Written exercise
Pick out each line below that contains the string "family" and copy it.

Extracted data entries
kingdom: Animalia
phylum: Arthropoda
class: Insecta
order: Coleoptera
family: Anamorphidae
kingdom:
==
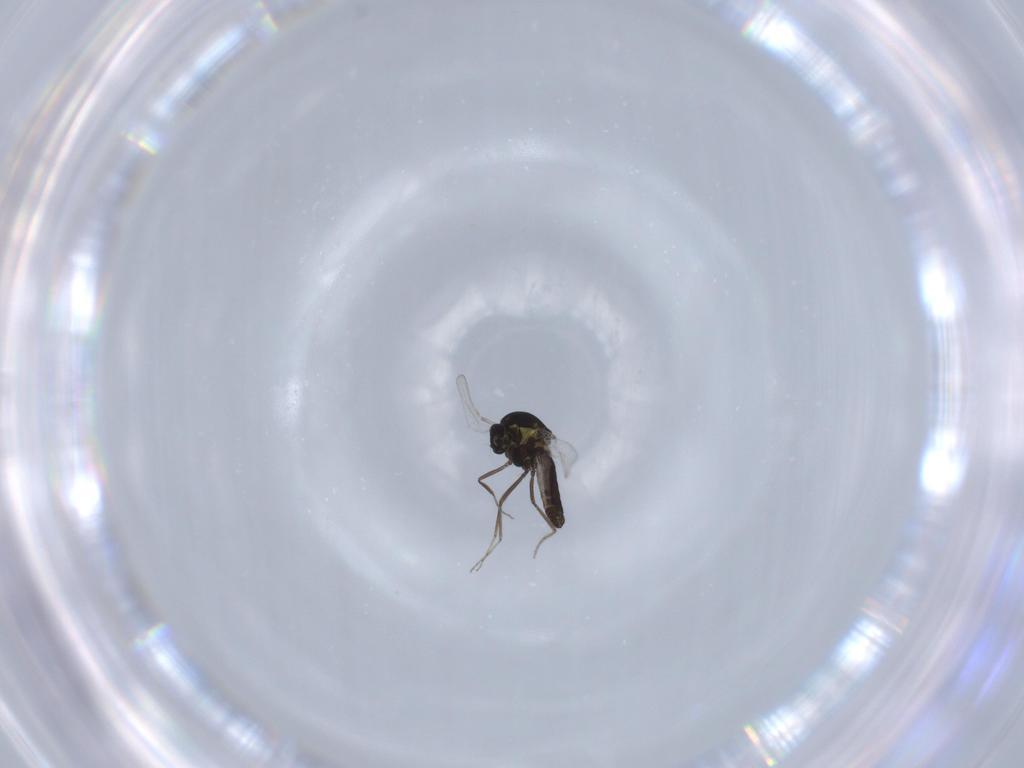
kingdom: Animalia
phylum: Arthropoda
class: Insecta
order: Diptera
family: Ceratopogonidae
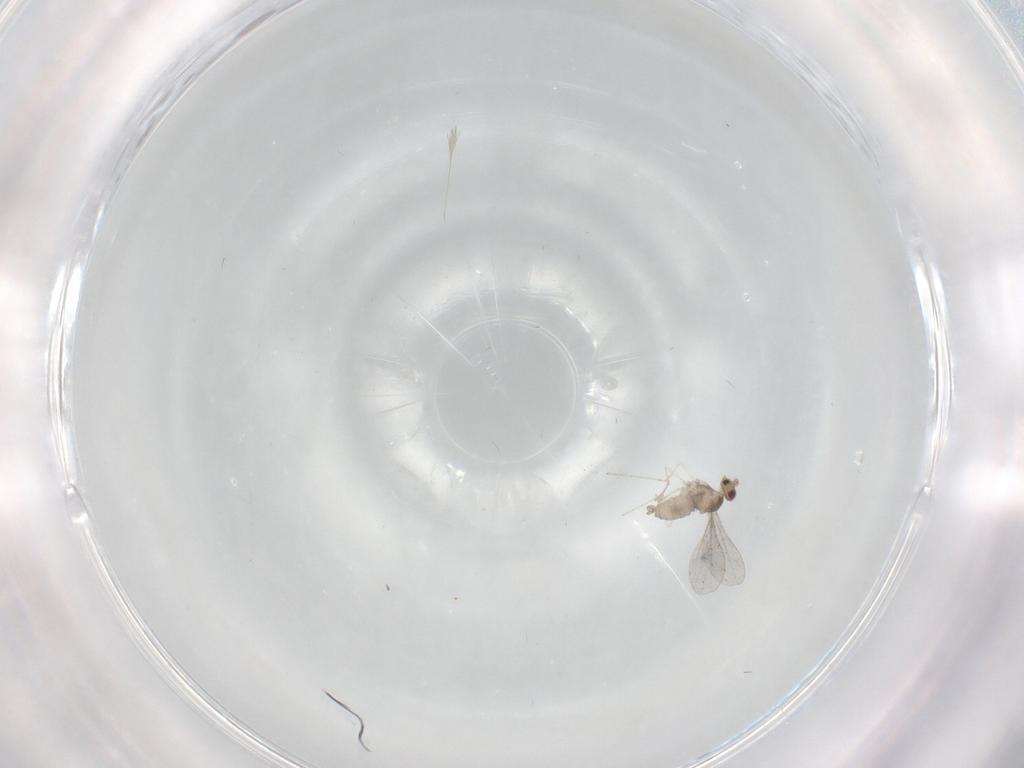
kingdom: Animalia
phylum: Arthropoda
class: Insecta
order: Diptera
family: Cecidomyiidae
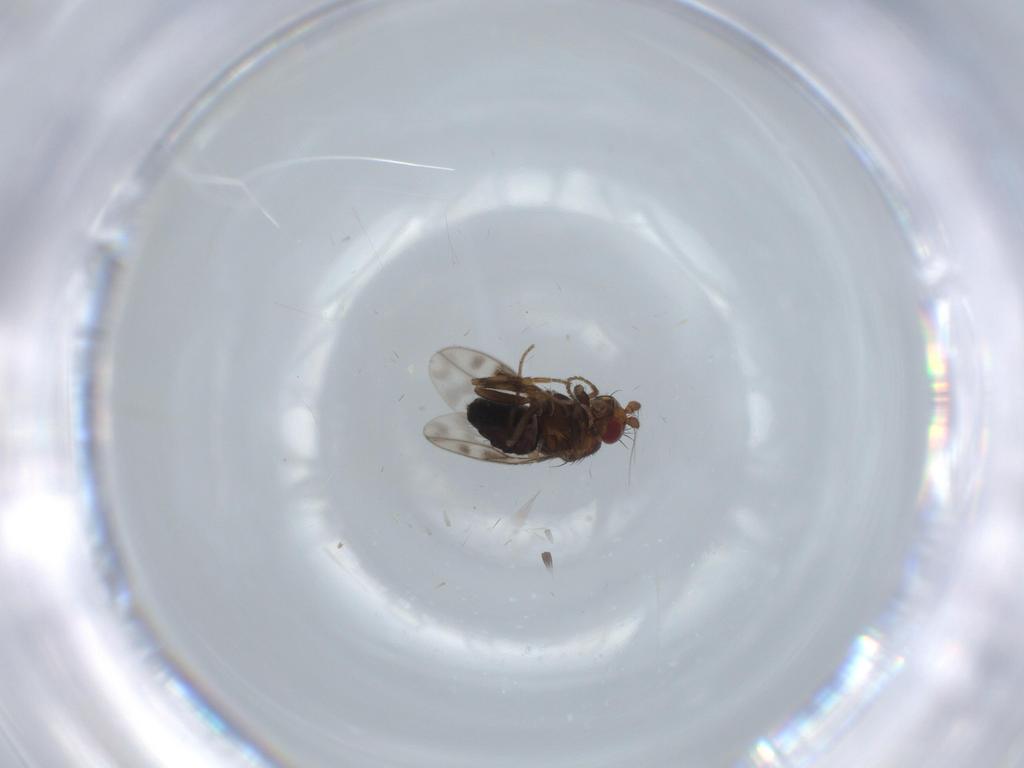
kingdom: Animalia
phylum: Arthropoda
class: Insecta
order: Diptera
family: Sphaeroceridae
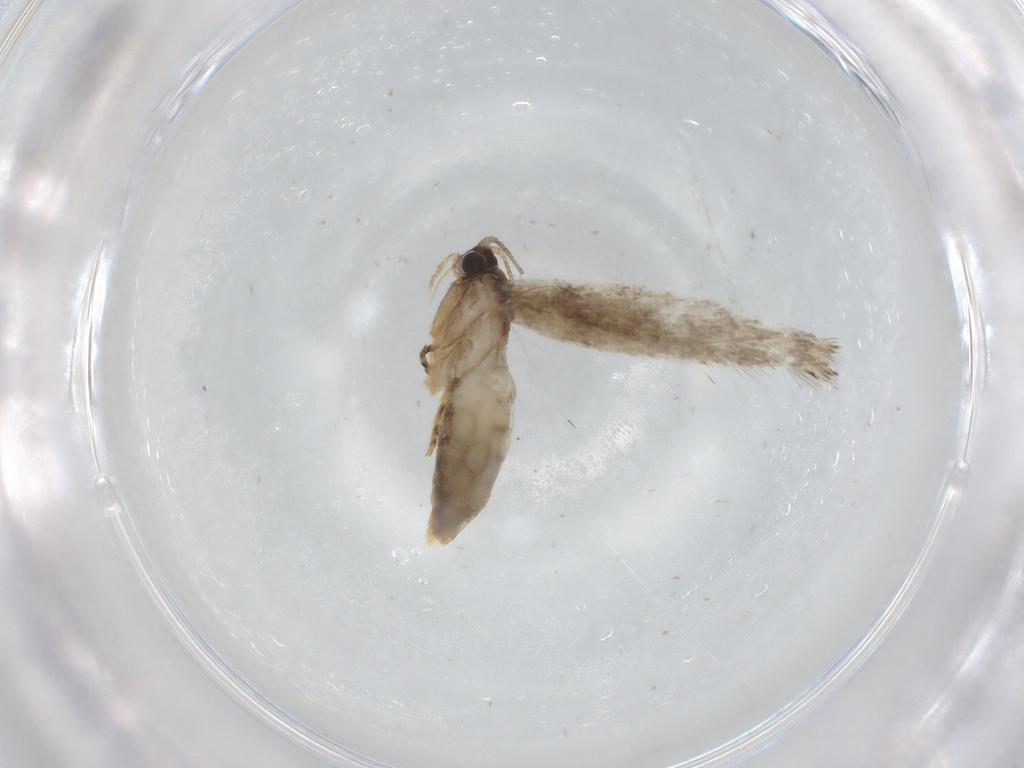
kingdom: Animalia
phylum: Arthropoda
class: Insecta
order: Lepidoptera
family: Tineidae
...
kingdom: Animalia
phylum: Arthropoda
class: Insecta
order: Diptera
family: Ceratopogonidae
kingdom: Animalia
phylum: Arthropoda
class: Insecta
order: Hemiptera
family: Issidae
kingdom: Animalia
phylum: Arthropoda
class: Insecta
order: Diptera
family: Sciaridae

Result below
family: Anamorphidae
family: Ceratopogonidae
family: Cecidomyiidae
family: Sphaeroceridae
family: Tineidae
family: Ceratopogonidae
family: Issidae
family: Sciaridae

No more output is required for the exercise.